Ed Miliband’s pledge to build new homes on “a grand scale” was the focus of attention for the Builders Merchants’ Federation (BMF) at the Labour Party Conference in Brighton.
Miliband annonced that the next Labour Government would tackle the housing crisis by building 200,000 homes each year.
His solution is to set an ambitious target of building new homes at twice the current rate annually between 2015 and 2020. To do this, he has big ideas on un-used land, local authorities, and planning regulations that his team is formulating into policy for the 2015 Manifesto.
Shadow Housing Minister, Jack Dromey MP, met with BMF managing director John Newcomb and policy manager Brett Amphlett to explain the thinking behind the moves. He told the BMF that Labour “will be good for building, and building on a grand scale”.
Labour’s most controversial idea is to force developers who hold sites with planning permission already granted to start building – or face new controls, fines or possible confiscation.
This “Use It or Lose It” policy is aimed at property developers who do not start work onsite straightway. Labour wants to entice speculators to release land before government steps in to force their hand. Dromey will look at giving local authorities new powers to compel owners to sell. Any new powers are likely to include the ability to assemble smaller parcels of land to make the combined area more economically feasible and financially viable to develop properly.
He added that he wanted to reduce the upfront cost of land and have more SMEs involved in tackling the housing crisis.
According to Labour, the Duty to Co-operate on local authorities in the Localism Act 2011 is not working as it should. This is exemplified by the so-called Stevenage factor. The town needs more homes and an application for 3,600 homes to the west of town is the subject of a long-running disagreement.

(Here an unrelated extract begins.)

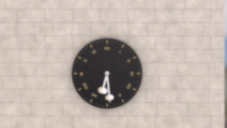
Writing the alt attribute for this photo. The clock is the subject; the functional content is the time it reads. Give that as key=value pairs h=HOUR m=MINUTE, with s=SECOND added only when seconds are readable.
h=6 m=29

The project straddles council boundaries and local factors – like school places and legal challenges involving the Borough, surrounding districts and Hertfordshire County Council – have delayed construction work.
Jack Dromey MP told the BMF that the Duty to Co-operate concept is “vacuous” and will be re-examined. His Party will consider whether towns like Stevenage should be given a “Right to Grow”. The BMF learned this means altering the balance of planning permission in favour of towns in relation to land bordering an urban area which is currently under the control of a shire county.
Newcomb welcomed Labour’s desire to address the housing shortfall but says they have to strike the correct balance between compulsion and encouragement. “As a country, we are building fewer than half the number of homes needed to meet population, demographic and lifestyle changes, but striking the correct the correct balance between compulsion and encouragement of landowners is more crucial than ever.
“Statutory powers like Compulsory Purchase Orders or charges and fines are easy options that risk antagonising the customers of merchants at a time when BMF members are seeing on-the-ground activity getting going again,” he said.
Amphlett said: “With 20 months until the General Election, it is clear that building new homes, and planning permission necessary to have housing completed, is a distinct battleground between political parties. Conservatives favour Localism whereas Labour believes in a more prescribed approach.”